By Charly Himmel
March 18, 2016
"Wells was not a criminal but it seemed that he was under a brutal military type attack from the police and deputies," the complaint says. "He decided to end it right there and die by his own hand before he'd be taken in this insane situation."
After one failed attempt, Wells says he managed to shoot himself in the chest.
RICHMOND, Va. (CN) - A disabled veteran claims in court that an entirely unwarranted siege at his home by law enforcement officers caused him to try to kill himself.
In a complaint filed in Richmond City Circuit Court, Ronald Elwin Wells Jr. says he was home alone with his dog and watching a baseball game on Sept. 16, 2013, when a police officer showed up at his door, saying he'd been asked to check on Wells by the "welfare department."
Wells says he told the officer he wasn't on welfare, and that in any event, he was fine.

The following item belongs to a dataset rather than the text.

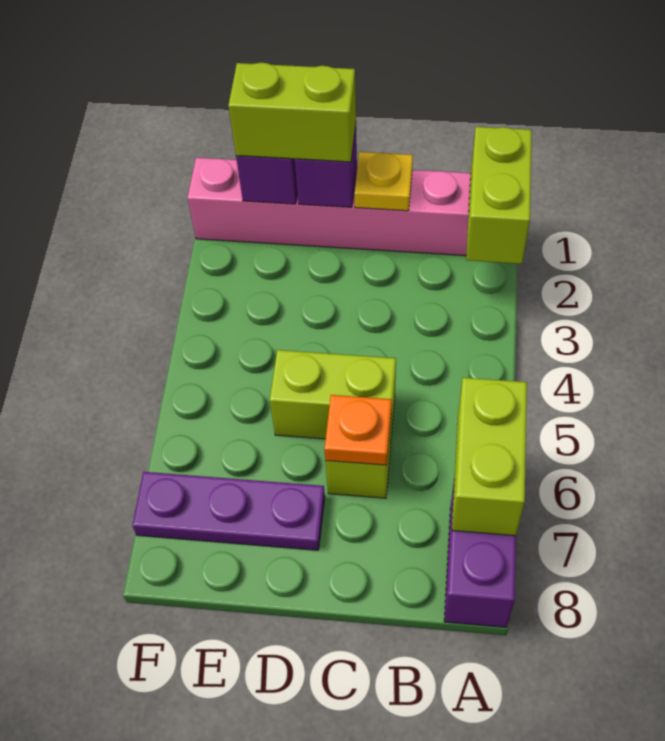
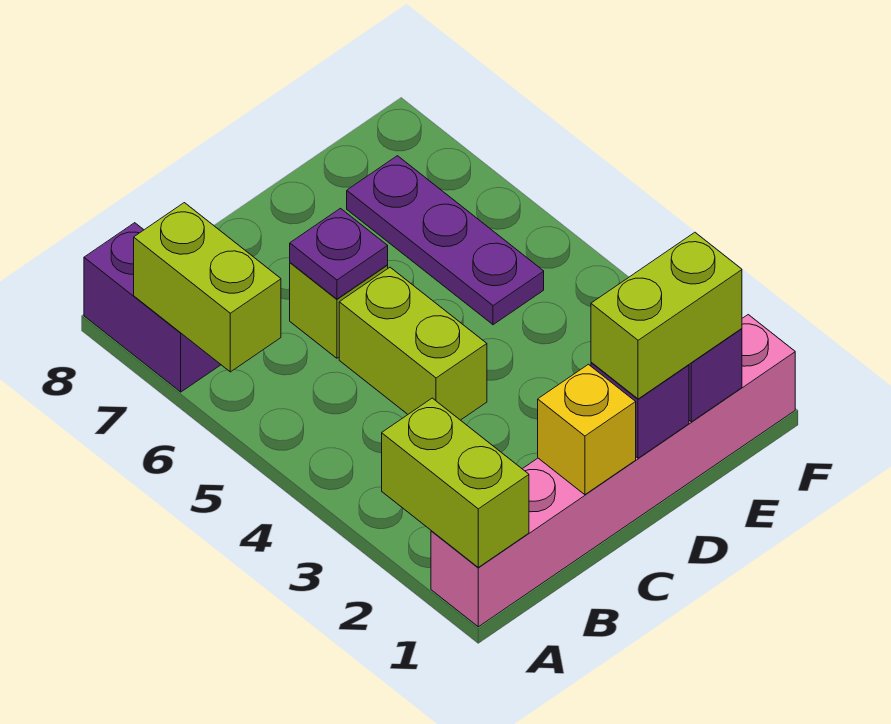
yellow 1x1 plate [354,152,413,211] -> yellow 1x1 brick [538,364,636,495]
lime 1x2 brick [270,350,396,439] -> lime 1x2 brick turned to [339,267,487,420]
orange 1x1 plate [324,395,392,465] -> purple 1x1 plate [290,208,388,299]
purple 1x3 plate [132,472,325,550] -> purple 1x3 plate turned to [347,156,544,325]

The officer left, and Wells says he went back to watching the game, then promptly fell asleep.
Sometime around 7 p.m. that, the complaint says, Wells was awakened by state troopers who were knocking at his door.
"Wells started to be afraid because of all this attention he was getting for no apparent reason," the complaint says.
He did not answer his door, and he didn't answer it later when, he says "a number of State Troopers or other police type people came in fatigues with helmets and face shields with long guns in their hands."
Wells says in an attempt to remain calm, he went back to watching television. Two hours later, however, he heard someone calling him over a loudspeaker.
At this point, the complaint says, "Wells became really scared."